## Begin QUOTED TEXT

On the other hand, if it bothers you that much but you don't want to short-change your players, give the player an alternate advantage that you can live with instead, such as extra damage. The balance won't be perfect, but it should be close.
 

I agree with a lot of what has been said above. The power was balanced with the idea that the effect would trigger when successful. The monster was described to be *cool.* That cool-osity shouldn't interfere with the balance the power sought to achieve. So just because it is more cinematic for a foe to be a massive snake with ten stabilizing legs, unless that description went into the actual stats it should just be flavor.

If it makes you feel better, rename prone to "off balance" or "stilted" or something similar and say it represents not being poised to effectively strike.
 

Oooh, my spidey-sense is tingling.
I have no idea whether that response was good or bad :)

Another thing to consider is, contrary to a prior post, is creatures having specific immunities, especially solo fights.

Solo fights, especially at epic, tend to have be defined by control. When every player can daze/slide/knock prone (e.t.c. e.t.c.) and they are 5 v 1 vs the solo, it tends to become trivial because the solo gets pounded with control capability after control capability.

If you were to build into a solo monster something along the lines of...

"Stability : Whenever this creature is hit with an affect that would knock it prone, roll a d20. On a 14 or greater, it is not knocked prone"
(p.s. this is just the prone example, you can extend it to other things like Dazes and stun...or even crits!)

It doesnt set a system wide blanket rule which would nerf you characters that like to knock things prone, but allows that the solo has protection against particular control effects, stopping the encounter from being an utter steam roll.

I wouldnt do it often, but once in a while its nice to take players out of their comfort zone ;)
 

If the answer is "No," you are singling out the warlord unfairly because you haven't done the work to figure out how to justify the effect.

## End QUOTED TEXT

- _PROBLEM DETAILS_:
Extend the forum discussion about knocking monsters prone, starting after its last sentence.

## Begin DATA PROVIDED

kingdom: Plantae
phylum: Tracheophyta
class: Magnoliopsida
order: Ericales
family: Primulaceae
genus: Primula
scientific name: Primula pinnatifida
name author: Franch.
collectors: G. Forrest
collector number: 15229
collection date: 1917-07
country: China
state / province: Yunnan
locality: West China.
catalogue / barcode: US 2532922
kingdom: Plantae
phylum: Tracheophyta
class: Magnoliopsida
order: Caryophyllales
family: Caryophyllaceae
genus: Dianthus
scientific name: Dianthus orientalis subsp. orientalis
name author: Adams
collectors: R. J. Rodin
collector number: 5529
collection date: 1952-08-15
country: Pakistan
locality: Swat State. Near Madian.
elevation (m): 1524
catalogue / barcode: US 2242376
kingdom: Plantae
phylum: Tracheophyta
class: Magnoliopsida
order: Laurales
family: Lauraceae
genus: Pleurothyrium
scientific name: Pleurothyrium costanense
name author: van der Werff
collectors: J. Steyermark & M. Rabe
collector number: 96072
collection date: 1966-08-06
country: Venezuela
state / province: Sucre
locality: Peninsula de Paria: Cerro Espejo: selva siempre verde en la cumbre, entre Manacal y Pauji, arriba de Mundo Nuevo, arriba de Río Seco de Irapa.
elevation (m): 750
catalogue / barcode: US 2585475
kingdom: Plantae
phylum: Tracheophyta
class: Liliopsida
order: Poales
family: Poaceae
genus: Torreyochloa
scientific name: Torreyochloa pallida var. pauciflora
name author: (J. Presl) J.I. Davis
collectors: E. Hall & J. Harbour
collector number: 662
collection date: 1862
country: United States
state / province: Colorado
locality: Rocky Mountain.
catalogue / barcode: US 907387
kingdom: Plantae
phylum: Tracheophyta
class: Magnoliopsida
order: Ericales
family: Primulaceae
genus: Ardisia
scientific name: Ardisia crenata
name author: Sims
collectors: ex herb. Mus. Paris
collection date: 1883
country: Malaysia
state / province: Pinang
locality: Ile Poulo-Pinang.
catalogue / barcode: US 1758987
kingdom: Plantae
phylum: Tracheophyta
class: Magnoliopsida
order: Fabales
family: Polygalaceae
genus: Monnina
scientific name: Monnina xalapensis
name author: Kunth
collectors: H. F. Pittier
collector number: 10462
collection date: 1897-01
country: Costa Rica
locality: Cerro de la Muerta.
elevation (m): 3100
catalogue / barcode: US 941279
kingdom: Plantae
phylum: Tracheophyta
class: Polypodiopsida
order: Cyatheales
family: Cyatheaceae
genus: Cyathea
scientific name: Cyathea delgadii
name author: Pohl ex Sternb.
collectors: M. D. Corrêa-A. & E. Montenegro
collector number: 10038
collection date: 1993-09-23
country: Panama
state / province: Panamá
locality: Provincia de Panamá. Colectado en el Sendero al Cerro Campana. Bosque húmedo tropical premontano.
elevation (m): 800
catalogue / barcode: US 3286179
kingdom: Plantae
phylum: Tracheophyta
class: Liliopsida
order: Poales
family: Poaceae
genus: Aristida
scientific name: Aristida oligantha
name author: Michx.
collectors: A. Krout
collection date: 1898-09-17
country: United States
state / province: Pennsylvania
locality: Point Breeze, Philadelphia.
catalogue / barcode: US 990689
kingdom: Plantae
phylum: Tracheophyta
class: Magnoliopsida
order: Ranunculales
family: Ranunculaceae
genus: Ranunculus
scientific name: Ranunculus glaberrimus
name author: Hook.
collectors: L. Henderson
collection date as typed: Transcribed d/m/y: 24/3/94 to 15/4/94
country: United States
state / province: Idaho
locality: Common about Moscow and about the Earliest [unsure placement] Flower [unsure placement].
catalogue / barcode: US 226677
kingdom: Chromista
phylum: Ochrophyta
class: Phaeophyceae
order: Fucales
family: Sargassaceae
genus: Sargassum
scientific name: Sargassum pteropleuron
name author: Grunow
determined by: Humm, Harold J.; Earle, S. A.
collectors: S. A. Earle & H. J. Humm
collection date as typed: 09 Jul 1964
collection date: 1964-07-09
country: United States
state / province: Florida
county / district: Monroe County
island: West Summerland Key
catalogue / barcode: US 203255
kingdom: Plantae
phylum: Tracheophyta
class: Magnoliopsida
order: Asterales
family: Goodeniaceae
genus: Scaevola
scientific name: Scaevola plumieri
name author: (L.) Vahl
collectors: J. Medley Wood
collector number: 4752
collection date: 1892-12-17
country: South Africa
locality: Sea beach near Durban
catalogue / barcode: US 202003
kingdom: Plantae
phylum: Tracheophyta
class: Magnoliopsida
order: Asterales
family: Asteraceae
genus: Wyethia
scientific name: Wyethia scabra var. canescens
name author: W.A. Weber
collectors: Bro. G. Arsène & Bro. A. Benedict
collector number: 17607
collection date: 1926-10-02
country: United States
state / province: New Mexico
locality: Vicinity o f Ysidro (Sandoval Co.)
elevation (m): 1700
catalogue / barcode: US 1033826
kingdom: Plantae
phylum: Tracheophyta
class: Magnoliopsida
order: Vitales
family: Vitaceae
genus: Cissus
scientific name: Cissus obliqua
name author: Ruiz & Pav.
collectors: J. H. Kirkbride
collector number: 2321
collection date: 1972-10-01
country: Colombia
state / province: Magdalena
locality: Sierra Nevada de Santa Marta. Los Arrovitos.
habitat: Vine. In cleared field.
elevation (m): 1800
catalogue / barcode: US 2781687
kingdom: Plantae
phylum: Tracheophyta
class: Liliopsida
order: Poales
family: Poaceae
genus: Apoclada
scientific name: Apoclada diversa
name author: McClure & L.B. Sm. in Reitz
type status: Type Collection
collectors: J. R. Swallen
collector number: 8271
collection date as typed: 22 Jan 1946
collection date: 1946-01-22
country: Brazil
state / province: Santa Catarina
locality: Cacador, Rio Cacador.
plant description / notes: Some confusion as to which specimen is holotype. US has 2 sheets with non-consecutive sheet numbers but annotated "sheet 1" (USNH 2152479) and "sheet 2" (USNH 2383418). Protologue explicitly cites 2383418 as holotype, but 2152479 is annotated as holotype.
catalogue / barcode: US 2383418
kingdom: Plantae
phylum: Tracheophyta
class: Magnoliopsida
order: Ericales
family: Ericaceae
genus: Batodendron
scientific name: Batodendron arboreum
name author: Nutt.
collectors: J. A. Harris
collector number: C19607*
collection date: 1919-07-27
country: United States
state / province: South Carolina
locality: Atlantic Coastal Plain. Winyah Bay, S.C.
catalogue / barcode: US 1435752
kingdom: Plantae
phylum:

## End DATA PROVIDED

- _WRITTEN RESPONSE_:
I'm coming to think that it's time to make the players do some damn justifying as to why their powers should work in an apparently ridiculous situation like this. And not just the martial PCs - I'm getting pretty sick of thinking up reasons why Visions of Avarice should work on Int 3 lizards, on ettercaps, on undead, on golems - while the player just sits there, rolls dice and declares effects, never makes the slightest attempt at any explanation of what's supposed to be actually happening.
 


I can see both sides of the argument.

I'm a DM who likes to stick with the rules as is for the most part. So if the gelatinous cube is knocked prone, I just imagine it's cut to pieces and disoriented (easier to hit due to combat advantage), and needs to gather itself up before it can fight effectively (stand up as a move action).

But if I was playing under a DM, and the DM said, no man, sorry you can't knock Tiamat over with your tiefling's tail swipe, I'd be perfectly fine. Player entitlement has gone overboard in 4e. Back in the day, when the DM said no, it was a no. All this "yes" talk is favorable in some circuits, but taking away the DM's power to say "no" is hindering some of the entertainment value in a roleplaying game. Defeating challenges is a big part of my fun in D&D. And if the DM says yes to everything I try, I don't know if I would feel challenged to think outside the box and come up with creative solutions.

I want to see the occasional monster that can't be knocked prone, that can't be dazed, that can't be stunned, that can't be hurt by implement attacks, that can't be hurt by weapon attacks, etc. Not saying these should be common place, but if my wizard was reduced to "aid another" actions during an encounter because of a few monsters that were immune to implement attacks, I'd be fine with that. I'd run around trigger people's second winds, and maybe ask for some standard action history check to give people tactical advice, or even run by a creature to provoke an opportunity attack to get the defender to swing at him again.

Anyway, I'll come down from my imaginary soap box, and back to reality where I run things by the book, but the idea of a game where the DM does a bit more heavy handed ruling is not an unattractive idea to me.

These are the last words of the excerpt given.